# What to do
Copy out each line of the listing below where the string "ALDI" appears.

■ ■ ■ ■ ■

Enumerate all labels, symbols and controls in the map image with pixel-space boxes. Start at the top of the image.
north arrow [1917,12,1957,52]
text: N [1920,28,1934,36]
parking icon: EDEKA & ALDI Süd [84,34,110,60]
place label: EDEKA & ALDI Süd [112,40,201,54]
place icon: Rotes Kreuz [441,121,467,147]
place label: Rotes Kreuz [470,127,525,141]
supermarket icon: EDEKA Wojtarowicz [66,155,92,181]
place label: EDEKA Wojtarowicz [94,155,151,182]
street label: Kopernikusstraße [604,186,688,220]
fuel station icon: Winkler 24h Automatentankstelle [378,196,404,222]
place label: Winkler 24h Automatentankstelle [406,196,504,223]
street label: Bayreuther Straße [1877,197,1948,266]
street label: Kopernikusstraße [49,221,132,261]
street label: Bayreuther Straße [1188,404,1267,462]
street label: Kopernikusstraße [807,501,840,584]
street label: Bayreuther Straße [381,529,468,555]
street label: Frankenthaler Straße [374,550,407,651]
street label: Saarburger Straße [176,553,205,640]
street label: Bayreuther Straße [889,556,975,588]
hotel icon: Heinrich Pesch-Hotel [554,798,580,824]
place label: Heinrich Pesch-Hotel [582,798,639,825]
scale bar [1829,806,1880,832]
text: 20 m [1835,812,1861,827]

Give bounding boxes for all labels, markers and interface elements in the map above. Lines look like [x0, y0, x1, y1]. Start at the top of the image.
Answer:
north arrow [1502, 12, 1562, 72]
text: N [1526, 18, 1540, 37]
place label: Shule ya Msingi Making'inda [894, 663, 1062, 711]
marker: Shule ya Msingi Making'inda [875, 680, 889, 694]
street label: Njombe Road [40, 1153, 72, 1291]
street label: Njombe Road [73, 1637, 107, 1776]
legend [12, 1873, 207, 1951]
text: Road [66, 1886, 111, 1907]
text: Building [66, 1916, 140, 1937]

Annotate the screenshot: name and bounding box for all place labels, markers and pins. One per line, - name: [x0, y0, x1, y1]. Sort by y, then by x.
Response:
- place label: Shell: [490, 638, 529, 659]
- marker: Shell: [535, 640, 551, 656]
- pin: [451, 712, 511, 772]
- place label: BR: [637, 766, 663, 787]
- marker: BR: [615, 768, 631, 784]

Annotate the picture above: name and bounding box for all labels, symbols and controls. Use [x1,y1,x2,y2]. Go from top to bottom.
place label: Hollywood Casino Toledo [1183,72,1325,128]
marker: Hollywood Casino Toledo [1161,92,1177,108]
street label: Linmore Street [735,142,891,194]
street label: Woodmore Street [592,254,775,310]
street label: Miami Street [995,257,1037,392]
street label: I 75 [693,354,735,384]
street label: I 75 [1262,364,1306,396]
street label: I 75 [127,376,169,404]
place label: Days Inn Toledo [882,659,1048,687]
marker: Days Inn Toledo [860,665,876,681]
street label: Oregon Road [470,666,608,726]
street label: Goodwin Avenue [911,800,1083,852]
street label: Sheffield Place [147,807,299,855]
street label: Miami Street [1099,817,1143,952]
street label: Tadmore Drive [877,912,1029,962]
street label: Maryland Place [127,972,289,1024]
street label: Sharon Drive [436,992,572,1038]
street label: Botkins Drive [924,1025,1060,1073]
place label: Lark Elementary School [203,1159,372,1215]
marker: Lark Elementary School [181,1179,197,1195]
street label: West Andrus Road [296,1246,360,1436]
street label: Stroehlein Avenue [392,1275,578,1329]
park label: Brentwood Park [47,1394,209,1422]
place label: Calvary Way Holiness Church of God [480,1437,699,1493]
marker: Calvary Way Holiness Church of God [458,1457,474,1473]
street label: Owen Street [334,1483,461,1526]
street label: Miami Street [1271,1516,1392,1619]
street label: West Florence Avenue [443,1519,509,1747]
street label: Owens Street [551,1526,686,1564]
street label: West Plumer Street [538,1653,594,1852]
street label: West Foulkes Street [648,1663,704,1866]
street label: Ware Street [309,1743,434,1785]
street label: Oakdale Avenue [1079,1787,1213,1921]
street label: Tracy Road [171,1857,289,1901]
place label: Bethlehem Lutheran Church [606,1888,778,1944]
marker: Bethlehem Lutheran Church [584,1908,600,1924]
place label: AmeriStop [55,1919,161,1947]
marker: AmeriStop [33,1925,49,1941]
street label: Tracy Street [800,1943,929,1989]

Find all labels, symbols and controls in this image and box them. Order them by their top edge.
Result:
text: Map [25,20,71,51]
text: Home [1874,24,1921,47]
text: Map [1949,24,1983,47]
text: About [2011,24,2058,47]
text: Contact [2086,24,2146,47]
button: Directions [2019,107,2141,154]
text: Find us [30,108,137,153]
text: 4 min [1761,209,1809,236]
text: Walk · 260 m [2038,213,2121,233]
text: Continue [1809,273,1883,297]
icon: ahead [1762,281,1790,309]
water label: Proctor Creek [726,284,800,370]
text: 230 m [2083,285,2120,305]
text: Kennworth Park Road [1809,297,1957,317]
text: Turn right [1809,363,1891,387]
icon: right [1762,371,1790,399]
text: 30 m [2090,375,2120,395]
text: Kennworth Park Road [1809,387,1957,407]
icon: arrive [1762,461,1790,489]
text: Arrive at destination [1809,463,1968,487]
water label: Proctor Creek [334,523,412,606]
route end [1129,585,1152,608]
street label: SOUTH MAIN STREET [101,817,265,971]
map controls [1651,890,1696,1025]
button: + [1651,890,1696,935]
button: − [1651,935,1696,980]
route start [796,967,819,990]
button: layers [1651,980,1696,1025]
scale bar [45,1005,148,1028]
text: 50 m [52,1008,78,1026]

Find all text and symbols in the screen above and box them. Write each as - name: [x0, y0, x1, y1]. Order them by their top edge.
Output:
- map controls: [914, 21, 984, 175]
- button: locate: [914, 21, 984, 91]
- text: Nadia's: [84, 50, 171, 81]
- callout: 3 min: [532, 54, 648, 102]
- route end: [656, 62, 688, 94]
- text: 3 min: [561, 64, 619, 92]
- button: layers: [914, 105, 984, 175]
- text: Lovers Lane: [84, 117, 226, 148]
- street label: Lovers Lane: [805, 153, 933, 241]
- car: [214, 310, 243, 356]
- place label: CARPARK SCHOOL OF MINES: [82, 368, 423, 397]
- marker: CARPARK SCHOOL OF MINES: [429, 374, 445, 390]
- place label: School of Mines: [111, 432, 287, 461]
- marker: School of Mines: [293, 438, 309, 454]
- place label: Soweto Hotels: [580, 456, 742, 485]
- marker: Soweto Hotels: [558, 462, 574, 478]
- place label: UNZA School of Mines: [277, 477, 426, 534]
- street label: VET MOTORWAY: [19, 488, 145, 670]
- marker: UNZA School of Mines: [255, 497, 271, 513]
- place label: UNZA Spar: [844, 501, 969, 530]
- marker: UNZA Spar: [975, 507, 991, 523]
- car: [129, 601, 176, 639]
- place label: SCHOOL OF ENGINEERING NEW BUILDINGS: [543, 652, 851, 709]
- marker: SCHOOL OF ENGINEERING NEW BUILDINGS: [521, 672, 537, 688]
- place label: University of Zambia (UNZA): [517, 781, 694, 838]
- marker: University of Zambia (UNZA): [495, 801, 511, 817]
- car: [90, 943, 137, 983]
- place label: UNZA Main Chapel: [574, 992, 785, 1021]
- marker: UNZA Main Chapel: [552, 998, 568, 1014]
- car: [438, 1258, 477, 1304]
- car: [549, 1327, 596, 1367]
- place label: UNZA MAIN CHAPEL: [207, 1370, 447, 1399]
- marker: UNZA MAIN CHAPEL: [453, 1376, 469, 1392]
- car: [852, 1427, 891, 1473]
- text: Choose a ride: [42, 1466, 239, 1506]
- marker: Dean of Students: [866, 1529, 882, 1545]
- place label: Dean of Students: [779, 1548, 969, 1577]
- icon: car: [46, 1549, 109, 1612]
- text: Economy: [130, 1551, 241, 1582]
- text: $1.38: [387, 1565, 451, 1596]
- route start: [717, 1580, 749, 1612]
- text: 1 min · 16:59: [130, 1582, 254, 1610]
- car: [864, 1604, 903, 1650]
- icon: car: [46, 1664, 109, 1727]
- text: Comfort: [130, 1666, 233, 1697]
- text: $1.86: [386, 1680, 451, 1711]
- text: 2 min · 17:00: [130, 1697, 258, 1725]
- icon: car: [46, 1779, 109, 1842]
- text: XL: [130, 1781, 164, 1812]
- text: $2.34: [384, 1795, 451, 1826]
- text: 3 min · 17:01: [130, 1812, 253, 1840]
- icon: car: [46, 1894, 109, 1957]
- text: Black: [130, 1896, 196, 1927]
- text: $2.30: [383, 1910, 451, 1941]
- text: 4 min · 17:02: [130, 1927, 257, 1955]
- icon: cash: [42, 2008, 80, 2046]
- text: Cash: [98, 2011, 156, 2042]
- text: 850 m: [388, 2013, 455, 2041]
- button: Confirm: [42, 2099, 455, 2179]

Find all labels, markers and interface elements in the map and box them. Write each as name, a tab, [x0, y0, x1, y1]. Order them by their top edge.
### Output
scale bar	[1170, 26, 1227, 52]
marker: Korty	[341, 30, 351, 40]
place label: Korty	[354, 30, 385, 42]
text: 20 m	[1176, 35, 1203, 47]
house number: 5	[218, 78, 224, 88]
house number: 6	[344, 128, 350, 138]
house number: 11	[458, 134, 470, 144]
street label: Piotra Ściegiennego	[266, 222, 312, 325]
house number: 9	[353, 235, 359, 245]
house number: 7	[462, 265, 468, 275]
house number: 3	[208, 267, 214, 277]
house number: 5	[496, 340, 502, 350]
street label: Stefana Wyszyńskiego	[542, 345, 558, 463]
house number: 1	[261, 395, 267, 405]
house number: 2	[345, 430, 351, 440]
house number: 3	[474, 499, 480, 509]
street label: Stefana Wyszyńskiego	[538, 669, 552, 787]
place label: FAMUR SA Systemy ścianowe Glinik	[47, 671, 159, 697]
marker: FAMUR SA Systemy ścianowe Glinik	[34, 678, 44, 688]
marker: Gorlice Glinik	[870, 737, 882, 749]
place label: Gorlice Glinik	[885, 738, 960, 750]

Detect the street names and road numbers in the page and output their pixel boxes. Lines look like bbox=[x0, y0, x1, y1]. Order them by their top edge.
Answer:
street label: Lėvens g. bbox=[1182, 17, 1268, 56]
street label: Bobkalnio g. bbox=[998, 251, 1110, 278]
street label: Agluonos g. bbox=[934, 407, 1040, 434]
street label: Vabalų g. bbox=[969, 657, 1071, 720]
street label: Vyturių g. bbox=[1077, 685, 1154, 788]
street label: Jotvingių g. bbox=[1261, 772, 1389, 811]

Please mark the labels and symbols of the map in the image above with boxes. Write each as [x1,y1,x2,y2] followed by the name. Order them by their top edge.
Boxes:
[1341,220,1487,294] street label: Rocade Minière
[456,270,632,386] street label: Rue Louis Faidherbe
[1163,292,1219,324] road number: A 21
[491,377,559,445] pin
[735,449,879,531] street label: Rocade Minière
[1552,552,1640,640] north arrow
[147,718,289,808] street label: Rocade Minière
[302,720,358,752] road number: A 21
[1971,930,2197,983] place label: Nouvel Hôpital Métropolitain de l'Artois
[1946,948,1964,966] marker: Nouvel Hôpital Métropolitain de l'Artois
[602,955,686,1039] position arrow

■ ■ ■ ■ ■

# Exercise result
parking icon: EDEKA & ALDI Süd [84,34,110,60]
place label: EDEKA & ALDI Süd [112,40,201,54]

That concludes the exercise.